Getting into the associative zone boils down to two things, McMillan notes: Maintaining a sense of your effort level and deciding how you dish out your energy across a workout. "No objective measure can tap into how much effort is actually available to us on any given day," he says. "So checking in with your body will help you evaluate how best to distribute it."
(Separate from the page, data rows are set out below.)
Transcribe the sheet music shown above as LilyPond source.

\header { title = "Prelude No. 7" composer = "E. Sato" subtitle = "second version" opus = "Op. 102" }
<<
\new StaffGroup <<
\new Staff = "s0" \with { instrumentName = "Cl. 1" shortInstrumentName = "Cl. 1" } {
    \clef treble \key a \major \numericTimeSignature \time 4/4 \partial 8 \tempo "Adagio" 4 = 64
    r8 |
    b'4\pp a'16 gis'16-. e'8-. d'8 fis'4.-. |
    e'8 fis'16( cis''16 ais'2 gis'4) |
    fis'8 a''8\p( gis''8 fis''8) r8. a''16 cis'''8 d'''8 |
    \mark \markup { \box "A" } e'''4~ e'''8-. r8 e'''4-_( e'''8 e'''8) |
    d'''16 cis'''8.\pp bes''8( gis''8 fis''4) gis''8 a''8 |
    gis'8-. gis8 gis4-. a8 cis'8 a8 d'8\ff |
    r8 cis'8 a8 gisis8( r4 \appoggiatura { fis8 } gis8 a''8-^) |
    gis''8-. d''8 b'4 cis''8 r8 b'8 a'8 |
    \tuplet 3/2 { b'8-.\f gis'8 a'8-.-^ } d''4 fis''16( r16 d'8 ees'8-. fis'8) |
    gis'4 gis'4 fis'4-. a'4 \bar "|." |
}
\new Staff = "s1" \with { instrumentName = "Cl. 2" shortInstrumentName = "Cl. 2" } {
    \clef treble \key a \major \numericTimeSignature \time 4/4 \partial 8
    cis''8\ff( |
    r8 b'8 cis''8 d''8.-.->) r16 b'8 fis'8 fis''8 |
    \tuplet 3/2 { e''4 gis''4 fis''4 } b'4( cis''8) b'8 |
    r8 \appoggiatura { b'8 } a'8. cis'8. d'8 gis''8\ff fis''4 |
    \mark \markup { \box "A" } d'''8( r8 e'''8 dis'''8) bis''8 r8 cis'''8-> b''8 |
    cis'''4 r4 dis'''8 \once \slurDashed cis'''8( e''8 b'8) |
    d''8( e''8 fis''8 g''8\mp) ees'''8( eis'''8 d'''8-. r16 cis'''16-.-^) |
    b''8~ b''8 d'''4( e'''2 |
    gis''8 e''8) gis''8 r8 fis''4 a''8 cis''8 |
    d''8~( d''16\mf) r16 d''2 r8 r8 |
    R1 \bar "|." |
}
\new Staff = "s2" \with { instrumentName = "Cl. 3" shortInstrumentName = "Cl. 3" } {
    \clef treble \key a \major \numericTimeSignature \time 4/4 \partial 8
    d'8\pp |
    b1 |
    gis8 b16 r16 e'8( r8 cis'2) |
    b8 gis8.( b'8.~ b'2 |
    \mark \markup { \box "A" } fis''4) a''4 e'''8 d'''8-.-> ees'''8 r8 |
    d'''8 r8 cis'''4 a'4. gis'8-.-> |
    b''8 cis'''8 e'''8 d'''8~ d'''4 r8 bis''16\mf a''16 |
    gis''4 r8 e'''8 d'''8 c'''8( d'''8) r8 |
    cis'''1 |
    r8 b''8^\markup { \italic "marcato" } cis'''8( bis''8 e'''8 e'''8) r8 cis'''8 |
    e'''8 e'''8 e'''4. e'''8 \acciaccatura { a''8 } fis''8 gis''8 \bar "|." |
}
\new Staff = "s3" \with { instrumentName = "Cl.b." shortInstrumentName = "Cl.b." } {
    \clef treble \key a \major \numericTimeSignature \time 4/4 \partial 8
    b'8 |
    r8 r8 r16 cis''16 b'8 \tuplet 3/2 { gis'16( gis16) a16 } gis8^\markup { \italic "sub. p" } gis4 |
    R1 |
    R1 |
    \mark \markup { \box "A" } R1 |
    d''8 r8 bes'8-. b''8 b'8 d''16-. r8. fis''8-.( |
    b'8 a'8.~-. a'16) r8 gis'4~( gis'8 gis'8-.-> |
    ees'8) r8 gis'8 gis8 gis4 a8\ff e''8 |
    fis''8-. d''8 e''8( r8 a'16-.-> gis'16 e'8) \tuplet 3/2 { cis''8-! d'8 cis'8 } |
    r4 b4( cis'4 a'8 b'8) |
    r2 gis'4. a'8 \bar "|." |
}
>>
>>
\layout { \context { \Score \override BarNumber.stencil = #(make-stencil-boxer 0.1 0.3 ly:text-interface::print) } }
To become more attuned to your body during exercise and to how much power it has in the tank, McMillan recommends trying an unplugged workout once a week. Use his tips below to tweak your routine and you'll build the right focus to kill it even when you are fully wired. (P.S. Your Cell Phone Is Ruining Your Downtime.)
For a Steady Run
Ditch your device and stick to a go-to route so you know your usual pace for that distance, and try to run it in the same or a faster time. Because you're going by feel, a clock or a GPS won't dictate your pace, and you may actually blow by your past marks, McMillan says. Think about the quality of the run, he adds. Maintain a steady stride (and use these 10 tips to improve your running technique). Depending on your intensity, your breathing should range from conversational to moderate huffing and puffing, but you should never feel as if you can't get a few words out. If your breathing gets out of control or your pace is erratic, your body is telling you it's beat and that it's time to pull back on your speed a bit.
For Interval Workouts
Let your breath be your coach during these short but intense bursts. During the pushes, you shouldn't be able to speak more than one or two words, and your tempo will definitely start to taper toward the end. (If it doesn't, go harder!) But it's the recovery interval that really matters here, McMillan emphasizes, because recovering quickly allows you to perform at a higher level on the next all-out set. Your breathing should return to a conversational state, but not at a totally relaxed level. Give the heart rate test a try: Lightly press your index and middle fingers on the inside of the opposite wrist, count the heartbeats you feel in 15 seconds, and multiply them by four to get your beats per minute (bpm). To get the most out of your body, you want your heart rate to return to 120 to 140 bpm before starting your next interval, McMillan says. The result? You'll be able to kick your speed up a notch, making each sprint set ultra-effective.
For strength circuits
If you're used to doing your circuits strapped to a heart rate monitor, examining how your breath sounds and muscles feel will help you find your body's natural-strength threshold, so you can then push it. Your muscles should feel engaged and capable, and your breathing should return to a somewhat relaxed rate while you rest between sets. But during lifts where you're doing as many reps as possible in one minute, you should feel your breathing get so heavy that you can speak only a word or two at a time, McMillan says. If your form starts to break down, dial back the weight to avoid injury. (And try these Strange Ways to Make Strength Training Feel Easier.) He recommends using the one-two rep test: In your final set, you should feel as if you're barely able to do the final one to two reps with good form. If you have more juice left in your muscles, try another, shorter round with slightly heavier weights.